Comportamiento ético, vida en Cristo y maternidad de la Iglesia
Todo ello se encuentra situado en la Veritatis splendor en el interior
de una amplia reflexión sobre la libertad encaminada a mostrar su nexo
intrínseco con la verdad [52]. La libertad implica trascendencia sobre el
mundo, señorío, capacidad de dominio sobre la realidad que nos circunda, y, más
radicalmente aún, poder sobre sí mismo, capacidad de dominio sobre los propios
actos. Esa capacidad de dominio en que consiste la libertad no gira en el
vacío, ni encierra al sujeto en la propia autoafirmación, sino que se orienta a
la comunicación. Ser libre es ser capaz de amar, estar en condiciones de asumir
la propia existencia para abrirla a la relación con los demás y, en última
instancia, con Dios.
El proceder de
la libertad y, en consecuencia, el de la razón en orden a determinar el rumbo
de la propia y personal actividad se presenta así, a la vez e inseparablemente,
como proceder espontáneo, connatural, ya que surge de lo más profundo de la
propia intimidad, y abierto, encaminado a entrar en sintonía con el amado a fin
de, identificando las voluntades, formar una sola cosa con él. Libertad y
apertura y, por tanto, libertad y verdad no se contraponen, sino que, al
contrario, se reclaman: no hay comunión vital con la verdad sin libertad, sin
aceptación personal de la conexión con ella; pero tampoco hay, a la inversa,
libertad y, más concretamente, libertad plena, acabada, llevada a su término
--es decir, al amor realizado-- sin verdad, sin reconocimiento y aceptación de
quien sale a nuestro encuentro. La dignidad de la conciencia humana radica, en
suma, supremamente, no en una espontaneidad caprichosa o arbitraria, ni en una
autonomía entendida como pura expresión de la propia creatividad, sino en la
posibilidad de captar la verdad de quienes nos rodean y, en última instancia,
de participar, con nuestra razón, en el conocer divino, anclando así la propia
vida en esa verdad que, por ser la verdad de Dios, es también la verdad de
nuestro destino y de nuestra plenitud y, por tanto, nuestra propia verdad [53].

__Actividades__.
a – Responde con datos del texto sobre la libertad y la verdad:
(i) ¿Hacia qué se orienta la capacidad de dominio en que consiste la libertad?
(ii) ¿Qué es ser libre?
(iii) ¿En qué radica supremamente la dignidad de la conciencia humana?
b – Prolonga el texto sobre la libertad y la verdad a partir de su última frase.

__Sección de datos__.
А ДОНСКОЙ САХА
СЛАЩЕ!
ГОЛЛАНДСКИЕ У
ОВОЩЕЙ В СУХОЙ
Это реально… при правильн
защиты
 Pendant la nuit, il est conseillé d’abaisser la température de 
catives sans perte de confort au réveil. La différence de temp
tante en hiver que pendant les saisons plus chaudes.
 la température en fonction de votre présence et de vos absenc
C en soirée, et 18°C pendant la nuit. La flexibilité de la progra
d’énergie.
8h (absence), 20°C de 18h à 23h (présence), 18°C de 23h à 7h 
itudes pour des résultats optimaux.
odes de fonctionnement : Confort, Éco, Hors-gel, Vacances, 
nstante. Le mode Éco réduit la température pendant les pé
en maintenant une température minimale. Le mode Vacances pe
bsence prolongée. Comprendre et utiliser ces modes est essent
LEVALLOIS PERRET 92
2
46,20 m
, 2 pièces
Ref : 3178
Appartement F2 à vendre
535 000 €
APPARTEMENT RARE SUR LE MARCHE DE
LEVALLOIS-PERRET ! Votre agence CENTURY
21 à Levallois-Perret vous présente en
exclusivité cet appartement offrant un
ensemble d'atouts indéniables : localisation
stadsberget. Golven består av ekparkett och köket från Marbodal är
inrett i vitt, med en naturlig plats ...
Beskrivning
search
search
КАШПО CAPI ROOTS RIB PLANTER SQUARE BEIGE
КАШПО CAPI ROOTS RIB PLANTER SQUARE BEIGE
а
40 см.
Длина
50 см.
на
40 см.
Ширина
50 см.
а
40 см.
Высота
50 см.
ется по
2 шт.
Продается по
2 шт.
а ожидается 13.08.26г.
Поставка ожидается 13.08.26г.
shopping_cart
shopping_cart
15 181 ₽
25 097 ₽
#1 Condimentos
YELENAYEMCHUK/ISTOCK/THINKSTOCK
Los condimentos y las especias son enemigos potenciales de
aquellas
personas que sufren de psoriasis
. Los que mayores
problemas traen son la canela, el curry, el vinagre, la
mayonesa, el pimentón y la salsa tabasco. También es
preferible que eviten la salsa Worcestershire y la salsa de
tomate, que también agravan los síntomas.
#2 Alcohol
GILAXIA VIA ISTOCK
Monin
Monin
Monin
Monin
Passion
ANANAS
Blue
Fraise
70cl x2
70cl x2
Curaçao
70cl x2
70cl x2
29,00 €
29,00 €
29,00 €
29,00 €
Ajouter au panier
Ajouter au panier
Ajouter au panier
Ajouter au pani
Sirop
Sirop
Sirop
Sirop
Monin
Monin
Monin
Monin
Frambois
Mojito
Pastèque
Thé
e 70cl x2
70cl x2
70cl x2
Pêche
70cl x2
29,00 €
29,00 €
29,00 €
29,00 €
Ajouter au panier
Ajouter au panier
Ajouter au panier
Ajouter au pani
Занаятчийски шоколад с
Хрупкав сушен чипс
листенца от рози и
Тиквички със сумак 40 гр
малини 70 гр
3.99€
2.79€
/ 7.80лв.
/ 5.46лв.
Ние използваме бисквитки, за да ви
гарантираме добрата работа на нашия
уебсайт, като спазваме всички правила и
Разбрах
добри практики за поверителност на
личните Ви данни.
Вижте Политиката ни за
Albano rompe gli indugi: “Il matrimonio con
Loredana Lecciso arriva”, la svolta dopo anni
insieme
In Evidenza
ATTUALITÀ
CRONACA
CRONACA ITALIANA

__Respuestas__.
a –
(i) Se orienta a la comunicación.
(ii) Ser libre es ser capaz de amar, estar en condiciones de asumir la propia existencia para abrirla a la relación con los demás y, en última instancia, con Dios.
(iii) Radica en la posibilidad de captar la verdad de quienes nos rodean y, en última instancia, de participar, con nuestra razón, en el conocer divino.

b –
Estas últimas
afirmaciones presuponen, ni que decir tiene, la verdad de la creación y, en
consecuencia, la trascendencia e inmanencia o presencia de Dios en la criatura
y, específicamente, en el ser humano, es decir, la realidad de Dios como ser
distinto del hombre, pero no distante sino íntimo a él: intimius intimo meo,
según el dicho agustiniano. Y, más concreta e inmediatamente, la verdad de
Cristo en quien se nos da conocer de modo supremo la cercanía de Dios y de su
amor, la hondura y la fuerza con la que Dios invita al hombre a participar de
su intimidad. Más aún, en quien y por quien somos introducidos ya hoy y ahora
en esa intimidad divina, y en quien y por quien, en consecuencia, alcanza su
fundamento y su sentido último el actuar moral, cuya radicación ontológica se
hace así patente.
Tocamos aquí el
ápice --o, si se prefiere, el núcleo central-- de la comprensión cristiana de
la vida moral. A la vez que reentroncamos con las grandes perspectivas
teologales y cristológicas que esbozamos al comienzo de nuestro escrito. La Veritatis
splendor se refiere a todo ello retomando la doctrina que, partiendo de
las enseñanzas proféticas y apostólicas, desarrolló la tradición teológica en
torno a la ley nueva o evangélica como ley "interior", ley
"escrita no con tinta, sino con el Espíritu de Dios vivo", ley que no
se le impone al espíritu humano desde fuera de él mismo, sino que brota de su
interioridad en la medida en que ese espíritu, vivificado por la gracia, aspira
con todas las fuerzas de su ser a identificarse con Dios y actuar en coherencia
con ese amor. Ser cristiano, actuar en cristiano, radica, esencialmente, en
vivir según un espíritu, en desplegar en las obras un impulso que viene de dentro,
de lo más profundo del propio corazón [54].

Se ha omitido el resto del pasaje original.